◆ Task to complete: Print the passage of the master.xml configuration text that begins at the words "logic-class-gui" and stops after "(MIDM). This element is optional.".

◆ Text shown:
You can modify master.xml at any time, but you must regenerate the application and redeploy the project after making any changes to the file. Use caution when updating this file after moving into production, since changing certain properties, such as the blocking query, can cause unexpected matching and weighting results. Most of the configuration options in this file cannot be modified using the Configuration Editor. The exceptions are the match and duplicate thresholds. The possible modifications to this file are restricted by the schema definition, so be sure to validate the file after making any changes.

The master.xml File Structure

This topic describes the structure of the XML file, general requirements, and constraints. It also provides a sample implementation.

master.xml File Description

Table 10 lists each element in master.xml and provides a description of each element along with any requirements or constraints for each element.

Table 10 master.xml File Structure

Element/Attribute 

Description 

MasterControllerConfig

The configuration class for the Manager Service. The attributes define the module name and Java class. The default values should not be changed. 

logic-class

A custom plug-in that defines custom processing logic for the execute match functions that can be called from client applications. This element is optional. 

logic-class-gui

A custom plug-in that defines custom processing logic for the execute match function that is called from the Master Index Data Manager (MIDM). This element is optional. 

update-mode

An indicator of whether to recalculate potential duplicates when a record is updated. Specify Pessimistic to recalculate potential duplicates; specify Optimistic to prevent potential duplicate recalculation on updates.

merged-record-update

An indicator of whether records with a status of Merged can be updated. Specify Enabled to allow updates of merged records; specify Disabled to ensure that records with a Merged status are not updated.

execute-match

Specifies the blocking query to use for match processing. 

query-builder

The name of the blocking query to use for match processing. The name must match a query defined in query.xml. 

option

Optional parameters for the blocking query. Currently parameters are not used by any predefined blocking queries. 

option/key

A parameter for the blocking query. 

option/value

The value of the key specified by the corresponding key attribute.

transaction

The transaction mode for the master index application. Specify one of the following values: 

  • LOCAL – Transactions are not distributed.

  • CONTAINER – Transactions are distributed across applications.

  • BEAN – Transactions are distributed within the master index application.

DecisionMakerConfig

The configuration class for the Decision Maker. The attributes define the module name and Java class. The default values should not be changed.

(Skeletal landmark data)
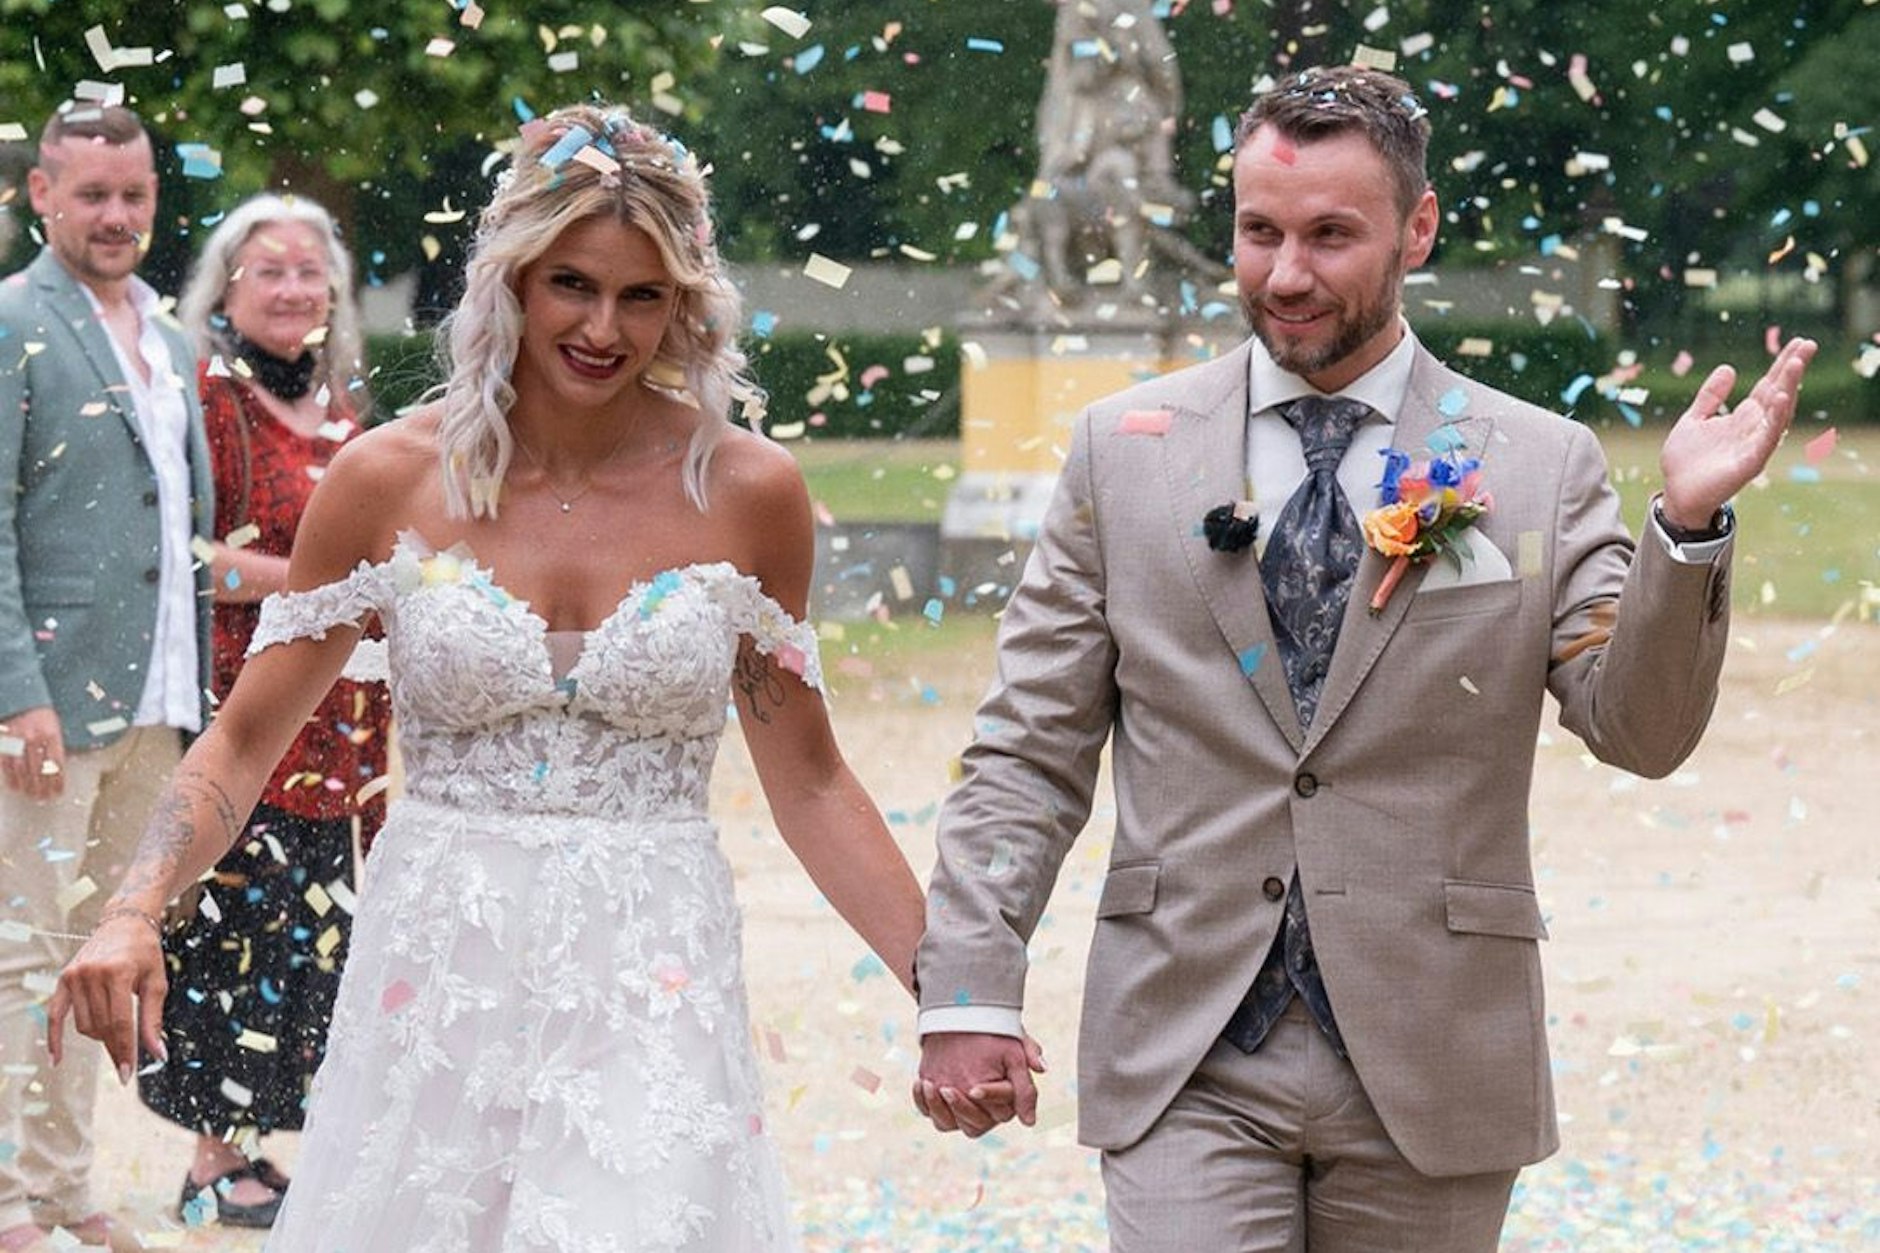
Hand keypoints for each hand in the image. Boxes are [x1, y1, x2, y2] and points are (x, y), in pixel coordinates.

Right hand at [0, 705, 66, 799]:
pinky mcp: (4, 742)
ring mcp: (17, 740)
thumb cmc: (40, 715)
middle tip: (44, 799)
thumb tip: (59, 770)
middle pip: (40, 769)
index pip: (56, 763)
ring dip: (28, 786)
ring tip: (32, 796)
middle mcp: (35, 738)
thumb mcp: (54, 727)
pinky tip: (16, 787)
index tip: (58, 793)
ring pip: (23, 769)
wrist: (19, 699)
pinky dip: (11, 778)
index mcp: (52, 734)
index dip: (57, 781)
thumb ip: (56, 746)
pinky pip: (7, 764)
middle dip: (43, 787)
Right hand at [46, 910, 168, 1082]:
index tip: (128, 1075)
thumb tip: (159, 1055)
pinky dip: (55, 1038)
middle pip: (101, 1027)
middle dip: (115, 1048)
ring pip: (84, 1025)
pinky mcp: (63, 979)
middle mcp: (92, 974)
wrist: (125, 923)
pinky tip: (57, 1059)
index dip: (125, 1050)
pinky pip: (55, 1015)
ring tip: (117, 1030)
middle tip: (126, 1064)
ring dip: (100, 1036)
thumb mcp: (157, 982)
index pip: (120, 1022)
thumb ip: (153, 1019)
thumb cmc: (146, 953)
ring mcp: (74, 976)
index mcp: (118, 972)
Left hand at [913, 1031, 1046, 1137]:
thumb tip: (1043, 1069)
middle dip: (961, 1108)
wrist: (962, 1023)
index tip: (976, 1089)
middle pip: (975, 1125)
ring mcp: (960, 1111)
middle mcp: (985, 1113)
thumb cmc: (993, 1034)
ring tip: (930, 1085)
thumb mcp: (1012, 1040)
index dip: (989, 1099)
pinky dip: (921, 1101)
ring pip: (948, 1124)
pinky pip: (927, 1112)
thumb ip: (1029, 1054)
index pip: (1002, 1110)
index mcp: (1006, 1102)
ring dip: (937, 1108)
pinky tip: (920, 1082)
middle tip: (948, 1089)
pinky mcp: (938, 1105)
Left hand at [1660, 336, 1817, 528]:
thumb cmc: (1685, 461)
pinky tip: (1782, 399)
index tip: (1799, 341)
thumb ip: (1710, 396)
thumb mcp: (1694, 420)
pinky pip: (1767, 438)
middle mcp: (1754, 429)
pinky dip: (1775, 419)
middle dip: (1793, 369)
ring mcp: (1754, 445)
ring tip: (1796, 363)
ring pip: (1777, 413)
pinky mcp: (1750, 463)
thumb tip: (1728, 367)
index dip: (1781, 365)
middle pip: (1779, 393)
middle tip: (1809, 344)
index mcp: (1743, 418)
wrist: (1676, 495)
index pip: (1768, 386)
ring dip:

◆ Your solution:
logic-class-gui

A custom plug-in that defines custom processing logic for the execute match function that is called from the Master Index Data Manager (MIDM). This element is optional.